### Exercise description:
The word "will" marks the lines you need; copy each of them from the data.

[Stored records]
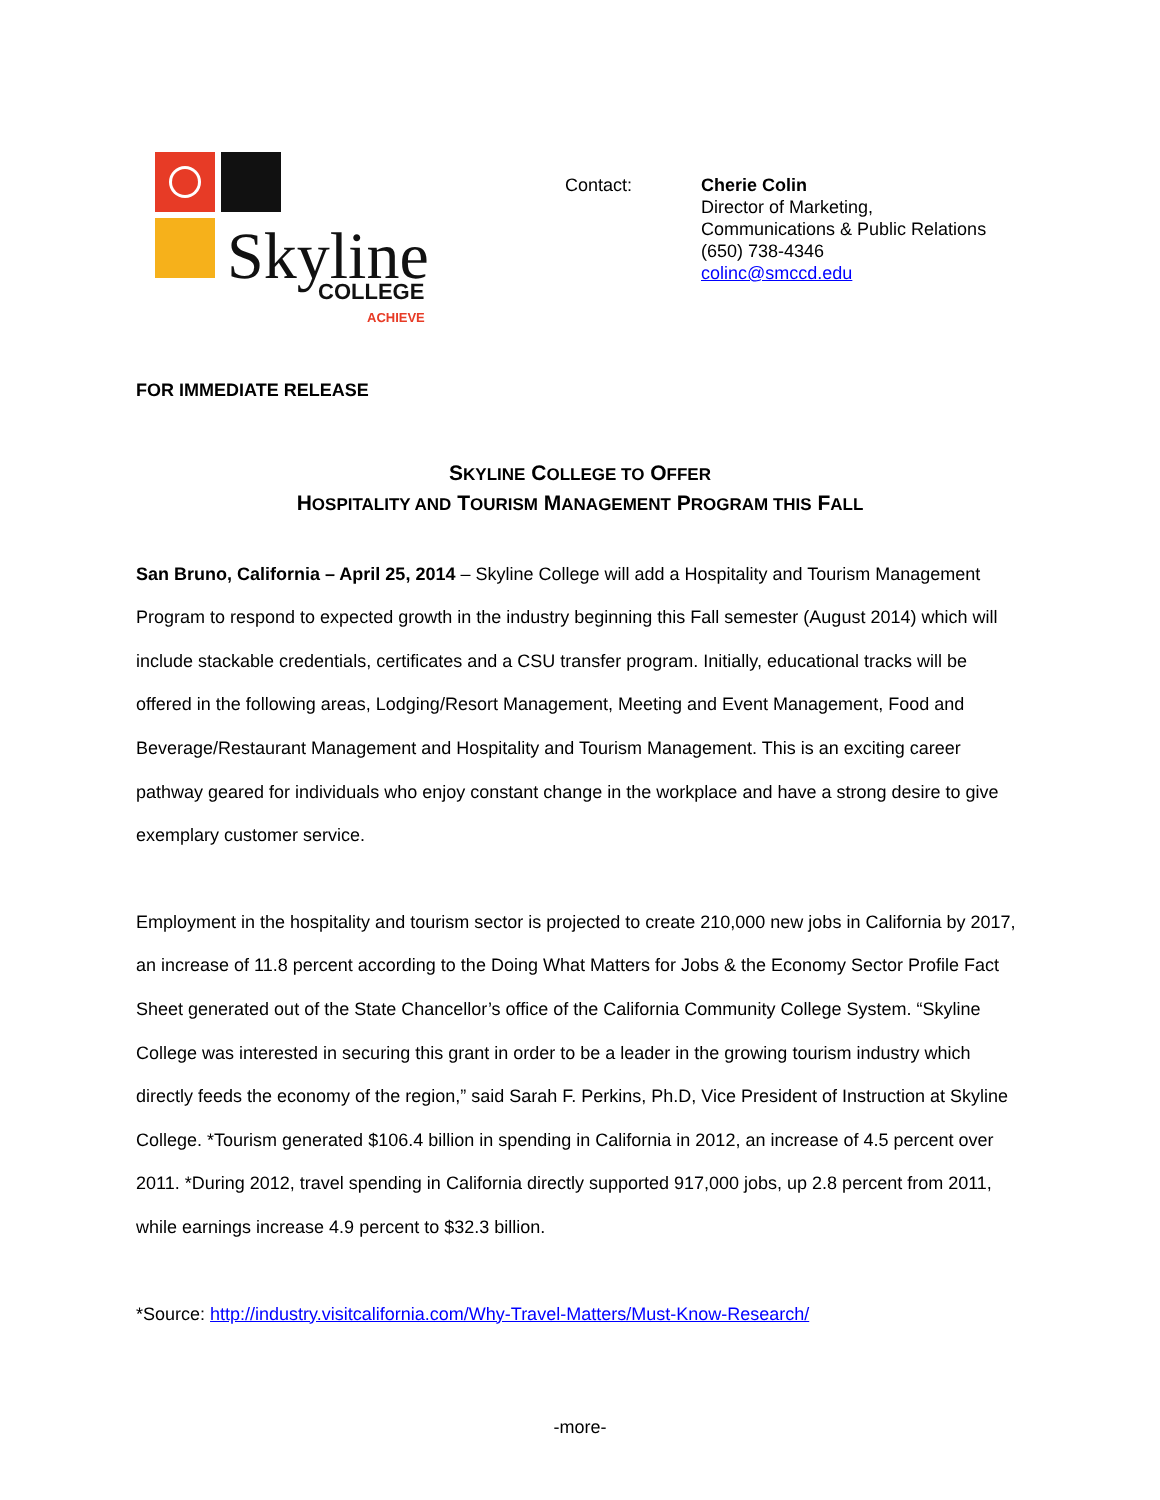Skyline
COLLEGE
ACHIEVE
Contact: Cherie Colin
Director of Marketing,
Communications & Public Relations
(650) 738-4346
colinc@smccd.edu
FOR IMMEDIATE RELEASE
SKYLINE COLLEGE TO OFFER
HOSPITALITY AND TOURISM MANAGEMENT PROGRAM THIS FALL
San Bruno, California – April 25, 2014 – Skyline College will add a Hospitality and Tourism Management Program to respond to expected growth in the industry beginning this Fall semester (August 2014) which will include stackable credentials, certificates and a CSU transfer program. Initially, educational tracks will be offered in the following areas, Lodging/Resort Management, Meeting and Event Management, Food and Beverage/Restaurant Management and Hospitality and Tourism Management. This is an exciting career pathway geared for individuals who enjoy constant change in the workplace and have a strong desire to give exemplary customer service.
Employment in the hospitality and tourism sector is projected to create 210,000 new jobs in California by 2017, an increase of 11.8 percent according to the Doing What Matters for Jobs & the Economy Sector Profile Fact Sheet generated out of the State Chancellor’s office of the California Community College System. “Skyline College was interested in securing this grant in order to be a leader in the growing tourism industry which directly feeds the economy of the region,” said Sarah F. Perkins, Ph.D, Vice President of Instruction at Skyline College. *Tourism generated $106.4 billion in spending in California in 2012, an increase of 4.5 percent over 2011. *During 2012, travel spending in California directly supported 917,000 jobs, up 2.8 percent from 2011, while earnings increase 4.9 percent to $32.3 billion.
*Source: http://industry.visitcalifornia.com/Why-Travel-Matters/Must-Know-Research/
-more-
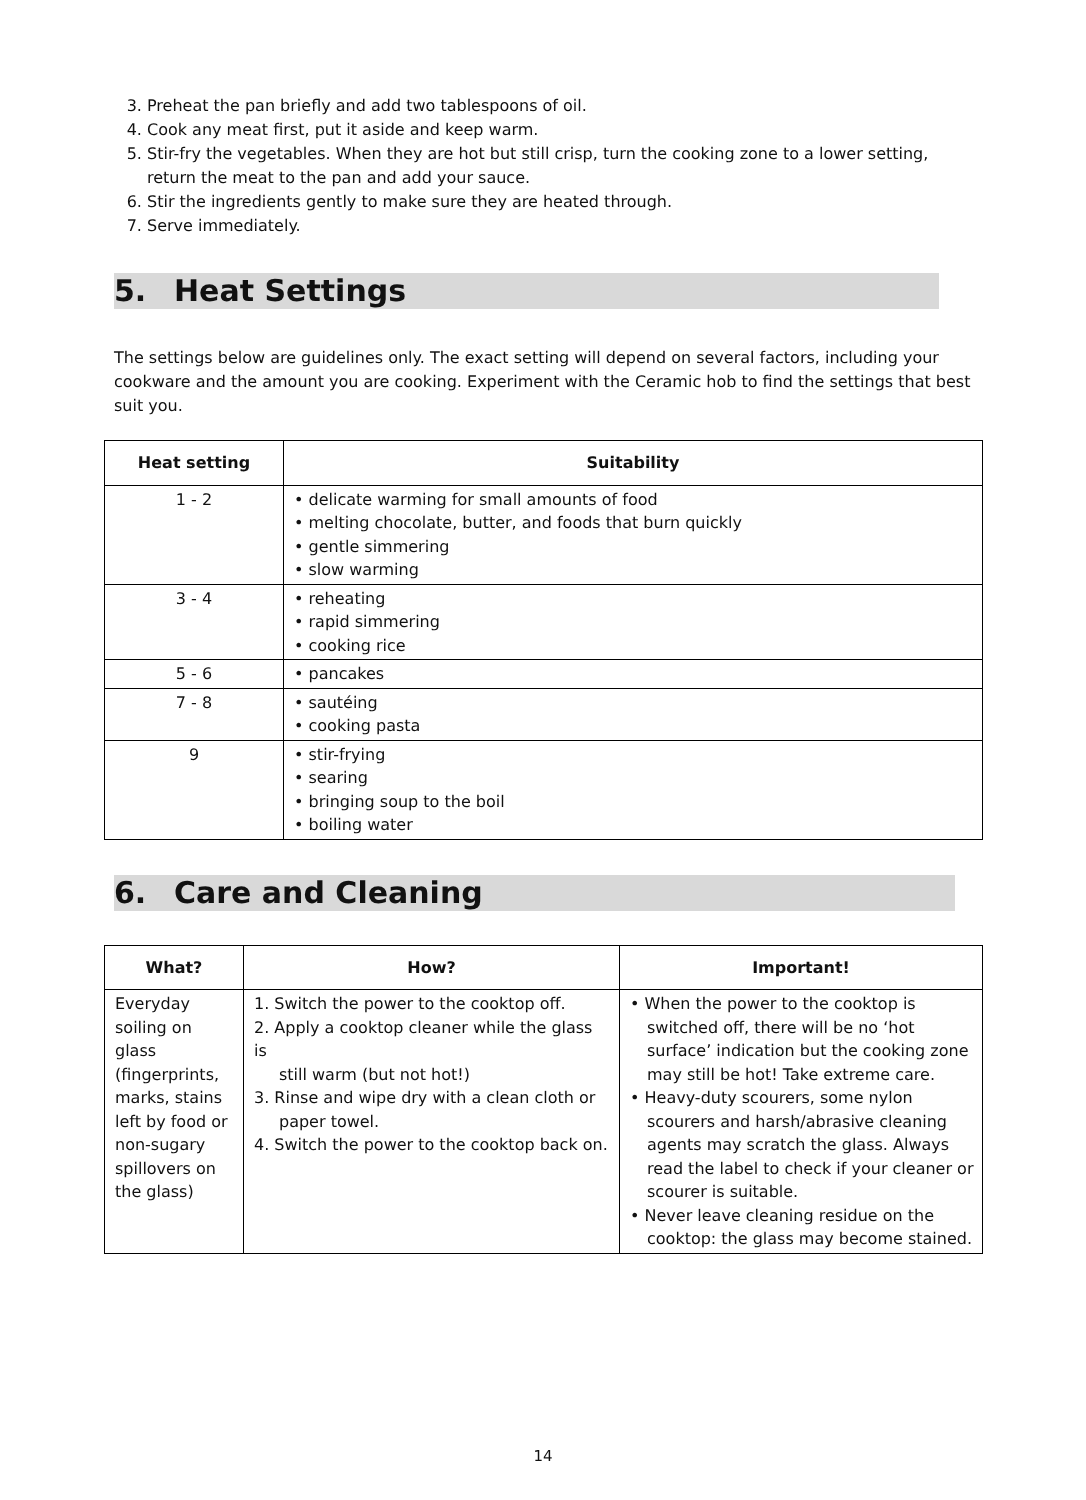3. Preheat the pan briefly and add two tablespoons of oil.
4. Cook any meat first, put it aside and keep warm.
5. Stir-fry the vegetables. When they are hot but still crisp, turn the cooking zone to a lower setting, return the meat to the pan and add your sauce.
6. Stir the ingredients gently to make sure they are heated through.
7. Serve immediately.
5. Heat Settings
The settings below are guidelines only. The exact setting will depend on several factors, including your cookware and the amount you are cooking. Experiment with the Ceramic hob to find the settings that best suit you.
| Heat setting | Suitability |
| --- | --- |
| 1 - 2 | • delicate warming for small amounts of food • melting chocolate, butter, and foods that burn quickly • gentle simmering • slow warming |
| 3 - 4 | • reheating • rapid simmering • cooking rice |
| 5 - 6 | • pancakes |
| 7 - 8 | • sautéing • cooking pasta |
| 9 | • stir-frying • searing • bringing soup to the boil • boiling water |
6. Care and Cleaning
| What? | How? | Important! |
| --- | --- | --- |
| Everyday soiling on glass (fingerprints, marks, stains left by food or non-sugary spillovers on the glass) | 1. Switch the power to the cooktop off. 2. Apply a cooktop cleaner while the glass is still warm (but not hot!) 3. Rinse and wipe dry with a clean cloth or paper towel. 4. Switch the power to the cooktop back on. | • When the power to the cooktop is switched off, there will be no ‘hot surface’ indication but the cooking zone may still be hot! Take extreme care. • Heavy-duty scourers, some nylon scourers and harsh/abrasive cleaning agents may scratch the glass. Always read the label to check if your cleaner or scourer is suitable. • Never leave cleaning residue on the cooktop: the glass may become stained. |
14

### Exercise solution:
San Bruno, California – April 25, 2014 – Skyline College will add a Hospitality and Tourism Management Program to respond to expected growth in the industry beginning this Fall semester (August 2014) which will include stackable credentials, certificates and a CSU transfer program. Initially, educational tracks will be offered in the following areas, Lodging/Resort Management, Meeting and Event Management, Food and Beverage/Restaurant Management and Hospitality and Tourism Management. This is an exciting career pathway geared for individuals who enjoy constant change in the workplace and have a strong desire to give exemplary customer service.
The settings below are guidelines only. The exact setting will depend on several factors, including your cookware and the amount you are cooking. Experiment with the Ceramic hob to find the settings that best suit you.
| Everyday soiling on glass (fingerprints, marks, stains left by food or non-sugary spillovers on the glass) | 1. Switch the power to the cooktop off. 2. Apply a cooktop cleaner while the glass is still warm (but not hot!) 3. Rinse and wipe dry with a clean cloth or paper towel. 4. Switch the power to the cooktop back on. | • When the power to the cooktop is switched off, there will be no ‘hot surface’ indication but the cooking zone may still be hot! Take extreme care. • Heavy-duty scourers, some nylon scourers and harsh/abrasive cleaning agents may scratch the glass. Always read the label to check if your cleaner or scourer is suitable. • Never leave cleaning residue on the cooktop: the glass may become stained. |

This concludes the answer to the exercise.